__TRY IT__
Please reproduce the source text of the material below word for word, leaving out the pictures.

(Saved data entries)

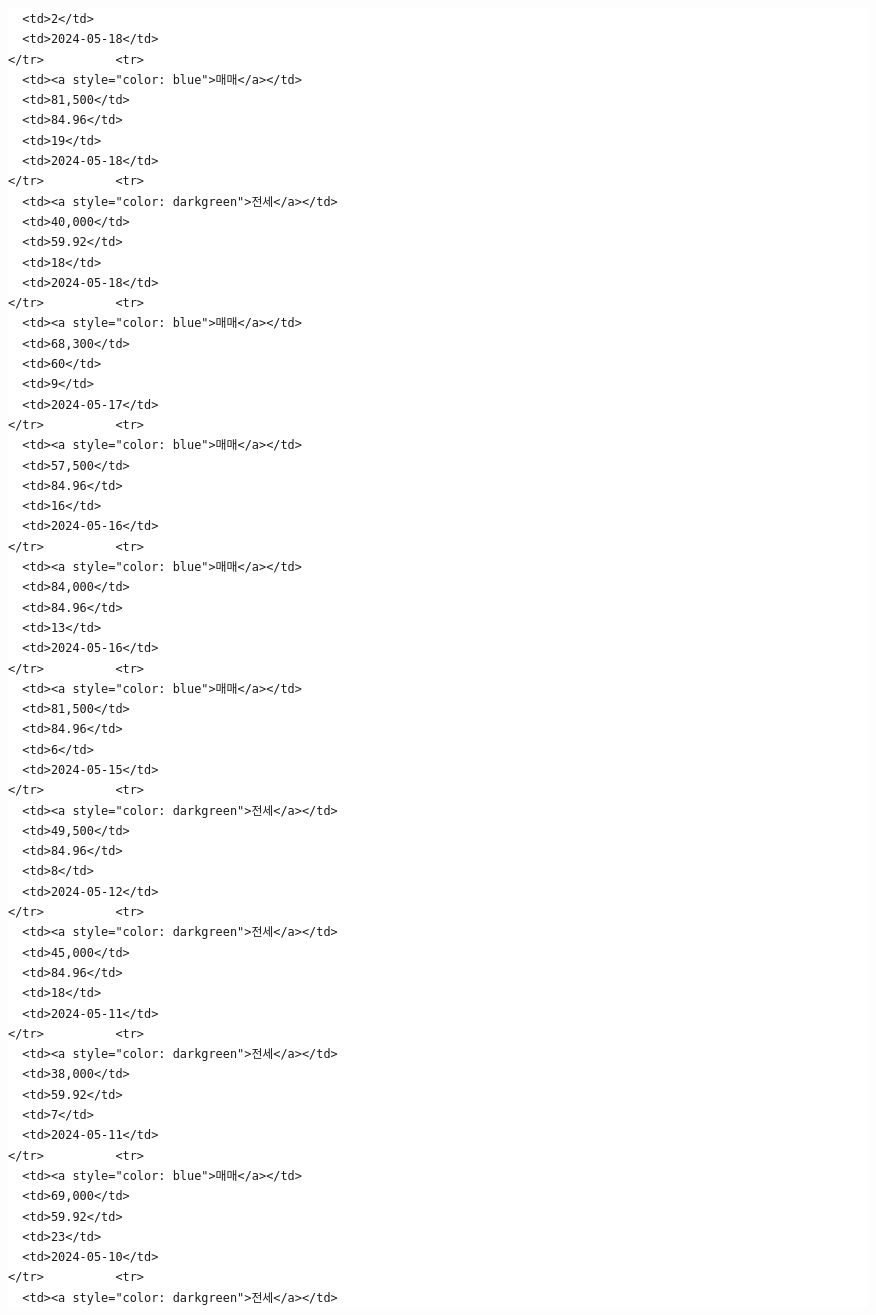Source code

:       <td>2</td>
      <td>2024-05-18</td>
    </tr>          <tr>
      <td><a style="color: blue">매매</a></td>
      <td>81,500</td>
      <td>84.96</td>
      <td>19</td>
      <td>2024-05-18</td>
    </tr>          <tr>
      <td><a style="color: darkgreen">전세</a></td>
      <td>40,000</td>
      <td>59.92</td>
      <td>18</td>
      <td>2024-05-18</td>
    </tr>          <tr>
      <td><a style="color: blue">매매</a></td>
      <td>68,300</td>
      <td>60</td>
      <td>9</td>
      <td>2024-05-17</td>
    </tr>          <tr>
      <td><a style="color: blue">매매</a></td>
      <td>57,500</td>
      <td>84.96</td>
      <td>16</td>
      <td>2024-05-16</td>
    </tr>          <tr>
      <td><a style="color: blue">매매</a></td>
      <td>84,000</td>
      <td>84.96</td>
      <td>13</td>
      <td>2024-05-16</td>
    </tr>          <tr>
      <td><a style="color: blue">매매</a></td>
      <td>81,500</td>
      <td>84.96</td>
      <td>6</td>
      <td>2024-05-15</td>
    </tr>          <tr>
      <td><a style="color: darkgreen">전세</a></td>
      <td>49,500</td>
      <td>84.96</td>
      <td>8</td>
      <td>2024-05-12</td>
    </tr>          <tr>
      <td><a style="color: darkgreen">전세</a></td>
      <td>45,000</td>
      <td>84.96</td>
      <td>18</td>
      <td>2024-05-11</td>
    </tr>          <tr>
      <td><a style="color: darkgreen">전세</a></td>
      <td>38,000</td>
      <td>59.92</td>
      <td>7</td>
      <td>2024-05-11</td>
    </tr>          <tr>
      <td><a style="color: blue">매매</a></td>
      <td>69,000</td>
      <td>59.92</td>
      <td>23</td>
      <td>2024-05-10</td>
    </tr>          <tr>
      <td><a style="color: darkgreen">전세</a></td>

__WRITTEN ANSWER__
Source code

:       <td>2</td>
      <td>2024-05-18</td>
    </tr>          <tr>
      <td><a style="color: blue">매매</a></td>
      <td>81,500</td>
      <td>84.96</td>
      <td>19</td>
      <td>2024-05-18</td>
    </tr>          <tr>
      <td><a style="color: darkgreen">전세</a></td>
      <td>40,000</td>
      <td>59.92</td>
      <td>18</td>
      <td>2024-05-18</td>
    </tr>          <tr>
      <td><a style="color: blue">매매</a></td>
      <td>68,300</td>
      <td>60</td>
      <td>9</td>
      <td>2024-05-17</td>
    </tr>          <tr>
      <td><a style="color: blue">매매</a></td>
      <td>57,500</td>
      <td>84.96</td>
      <td>16</td>
      <td>2024-05-16</td>
    </tr>          <tr>
      <td><a style="color: blue">매매</a></td>
      <td>84,000</td>
      <td>84.96</td>
      <td>13</td>
      <td>2024-05-16</td>
    </tr>          <tr>
      <td><a style="color: blue">매매</a></td>
      <td>81,500</td>
      <td>84.96</td>
      <td>6</td>
      <td>2024-05-15</td>
    </tr>          <tr>
      <td><a style="color: darkgreen">전세</a></td>
      <td>49,500</td>
      <td>84.96</td>
      <td>8</td>
      <td>2024-05-12</td>
    </tr>          <tr>
      <td><a style="color: darkgreen">전세</a></td>
      <td>45,000</td>
      <td>84.96</td>
      <td>18</td>
      <td>2024-05-11</td>
    </tr>          <tr>
      <td><a style="color: darkgreen">전세</a></td>
      <td>38,000</td>
      <td>59.92</td>
      <td>7</td>
      <td>2024-05-11</td>
    </tr>          <tr>
      <td><a style="color: blue">매매</a></td>
      <td>69,000</td>
      <td>59.92</td>
      <td>23</td>
      <td>2024-05-10</td>
    </tr>          <tr>
      <td><a style="color: darkgreen">전세</a></td>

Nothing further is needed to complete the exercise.